Advertisement

Amerikan Merkez Bankası (FED) kanırtma operasyonunu (operation twist) genişletip yıl sonuna kadar uzattı. Bilançosunu büyütmeden yıl sonuna kadar FED 267 milyar dolar tutarında elindeki kısa vadeli hazine bonolarını satıp yerine 5 yıl ya da daha uzun vadeli hazine bonoları alacak. Amaç, uzun vadeli bonolara likidite yaratıp faizlerini düşürmek ve bu yolla ekonomide özel kesimi yatırım ve tüketim harcamalarını artırmaya teşvik etmek. FED'in bu kararı piyasaları tatmin etmiş görünmüyor. FED'in yeni para basması isteniyor.
Avrupa'da tansiyon giderek yükseliyor. Euro Bölgesi'nin güneyinde faizler sürdürülebilir düzeyin çok üzerinde. En son İspanya'ya 100 milyar Euro tutarında bir yardım verilmesine karar verildi. "Devlete değil, bankalara yardım ediliyor" diyerek İspanya'da durumun vahameti saklanmaya çalışılıyor. Kurtuluş, Avrupa Merkez Bankası'nın (ECB) faizleri yüksek ülkelerin devlet bonolarını almasında bulunuyor. ECB'nin yeni para basması isteniyor.

ŞAPKADAN TAVŞAN ÇIKAR AMA NE İŞE YARAR?
ECB de, FED de kendilerinden şimdi bekleneni geçmişte zaten yaptılar. Yaptıklarının siyasetçilere zaman kazandırmak olduğunu üzerine basa basarak vurguladılar. Zaman geçti. Hiçbir şey olmadı. Şimdi, merkez bankalarından aynısının biraz daha fazlasını yapmaları isteniyor. Siyasetçilere biraz daha zaman kazandırmaları talep ediliyor. Bu süreçte merkez bankaları giderek itibar kaybediyor.
Amerika'da ve Avrupa'da itibarı düşük siyasi mekanizma göreli olarak itibarı daha yüksek olan merkez bankalarını kendi itibar düzeylerine çekiyorlar. Merkez bankaları şimdilik buna direniyor. Ama, fazla direnmeleri çok olası değil.
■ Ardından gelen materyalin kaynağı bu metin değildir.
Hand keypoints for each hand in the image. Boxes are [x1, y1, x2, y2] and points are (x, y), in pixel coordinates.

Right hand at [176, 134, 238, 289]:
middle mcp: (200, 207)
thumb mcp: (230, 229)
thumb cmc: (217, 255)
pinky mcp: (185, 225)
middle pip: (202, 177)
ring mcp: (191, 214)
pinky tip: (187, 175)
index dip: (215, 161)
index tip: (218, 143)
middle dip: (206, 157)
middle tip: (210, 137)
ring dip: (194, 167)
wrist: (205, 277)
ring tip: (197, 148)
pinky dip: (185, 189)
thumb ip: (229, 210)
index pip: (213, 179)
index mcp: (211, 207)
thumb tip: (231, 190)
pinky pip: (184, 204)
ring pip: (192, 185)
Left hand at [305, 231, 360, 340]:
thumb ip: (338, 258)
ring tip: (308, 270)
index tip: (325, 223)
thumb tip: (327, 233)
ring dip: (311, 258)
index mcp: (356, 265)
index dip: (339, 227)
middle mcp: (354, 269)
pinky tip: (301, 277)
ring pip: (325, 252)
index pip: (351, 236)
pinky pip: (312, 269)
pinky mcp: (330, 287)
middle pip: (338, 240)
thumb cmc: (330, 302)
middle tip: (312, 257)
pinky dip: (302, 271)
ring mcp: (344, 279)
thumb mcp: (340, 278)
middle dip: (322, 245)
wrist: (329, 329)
Daha önce yapılıp da arzulanan sonucu vermeyen politikaların daha fazlasını yapmak merkez bankalarına itibar kaybettirecek. Bunun farkındalar. Buna karşılık, ekonomilerin daha da kötüye gittiği bir ortamda merkez bankalarının "bizim elimizden daha fazlası gelmiyor" demeleri de sisteme olan güveni daha da sarsacak. Bunun da farkındalar. Dolayısıyla, "işler daha da kötüleşirse, elimizde gerekli araçlar var" gibi demeçler veriyorlar. Şapkadan tavşan çıkarabileceklerini ima ediyorlar. Gerçekten de, merkez bankaları şapkadan tavşan çıkarabilirler, ama şapkadan çıkan tavşan ne yapabilir? Sorun burada.
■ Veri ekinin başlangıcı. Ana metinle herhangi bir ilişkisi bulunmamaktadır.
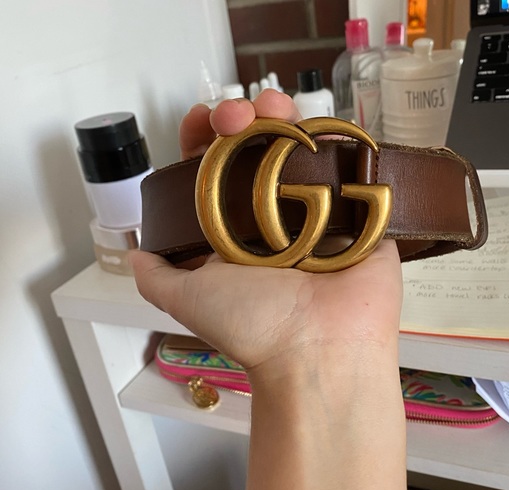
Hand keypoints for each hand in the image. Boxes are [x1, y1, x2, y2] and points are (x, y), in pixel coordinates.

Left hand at [131, 90, 402, 377]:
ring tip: (277, 109)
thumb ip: (157, 277)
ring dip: (286, 118)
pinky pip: (351, 163)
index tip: (202, 120)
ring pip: (303, 149)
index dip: (204, 140)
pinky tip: (320, 122)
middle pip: (260, 152)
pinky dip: (338, 136)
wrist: (320, 350)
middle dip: (244, 120)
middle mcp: (278, 219)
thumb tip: (135, 256)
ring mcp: (322, 212)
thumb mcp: (188, 300)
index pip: (217, 172)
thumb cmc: (254, 326)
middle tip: (238, 115)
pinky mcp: (362, 211)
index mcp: (238, 233)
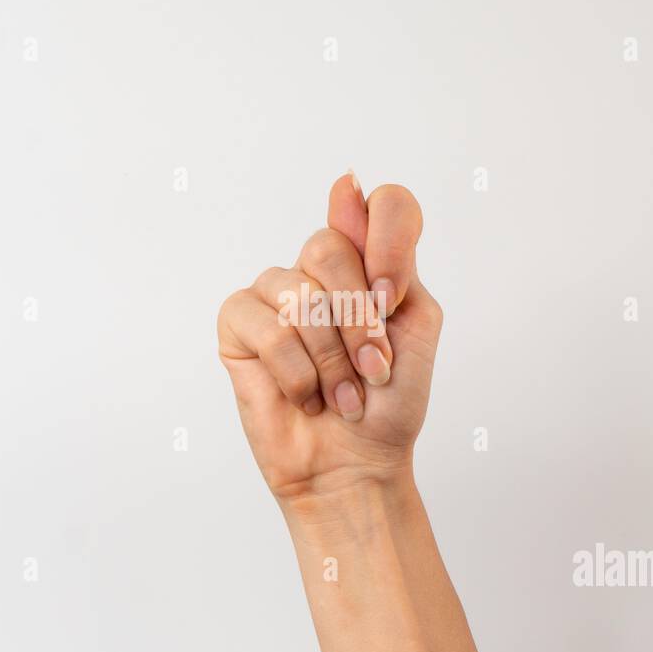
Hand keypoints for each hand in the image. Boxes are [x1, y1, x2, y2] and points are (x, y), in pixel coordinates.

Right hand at [217, 173, 441, 498]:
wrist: (356, 467)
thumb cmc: (389, 405)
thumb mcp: (413, 331)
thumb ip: (391, 261)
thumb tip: (346, 185)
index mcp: (370, 263)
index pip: (384, 205)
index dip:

Avrupa'da da, Amerika'da da sorunların kökeninde uygulanan politikalara güvensizlik var. İki kıtada da politikacılar, piyasaların kendilerinden bekledikleri radikal ve tutarlı kararları alıp uygulamaya koyamıyorlar. Para politikası yoluyla günü kurtarmak kötünün iyisi olarak görülüyor. O nedenle merkez bankalarına "para bas" çığlıkları daha sık tekrarlanıyor.

ENFLASYONA DAVET
Enflasyon olgusu hep siyasi mekanizmanın "günü kurtarma" peşinde olmasından kaynaklanmıştır. Bugün Amerika'da ve Avrupa'da enflasyon olgusu henüz yaşanmıyorsa, bunun nedeni çok büyük ölçüde merkez bankalarının göreli itibarının yüksek olmasıdır. Ekonomik birimler göründe merkez bankalarının itibarı da siyasetçilerin düzeyine indiğinde, iki kıtada da yüksek enflasyon yaşanması şaşırtıcı olmaz.
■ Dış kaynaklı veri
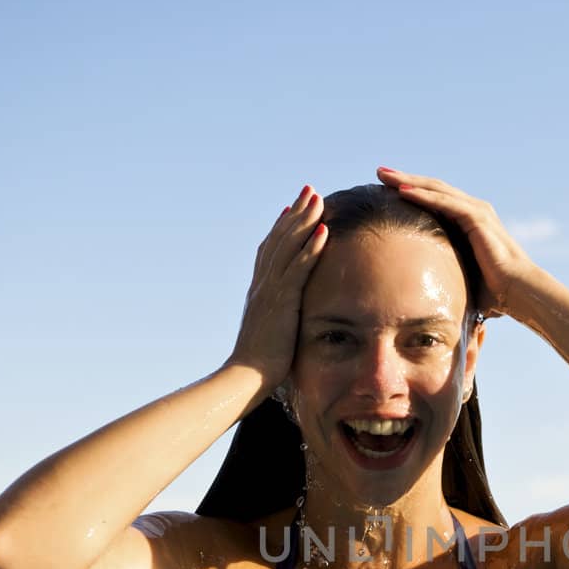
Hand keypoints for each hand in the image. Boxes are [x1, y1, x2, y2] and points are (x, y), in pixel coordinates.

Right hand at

Para politikası yapabileceğini yaptı. Fazla bir şey de yapamadı. Bu da doğaldı. Maliye politikalarının yapabileceklerini para politikası yoluyla becermeye çalışmanın bir sonuç vermeyeceğini herkes biliyor. Bilindiği halde, günü kurtarma adına merkez bankaları üzerine baskı koymak enflasyona davet çıkarmaktan başka bir anlama gelmez. Dolayısıyla, merkez bankalarının daha ne kadar üzerlerindeki baskıya dayanabilecekleri Avrupa ve Amerika'da enflasyonun ne zaman yükselmeye başlayacağını belirleyecek.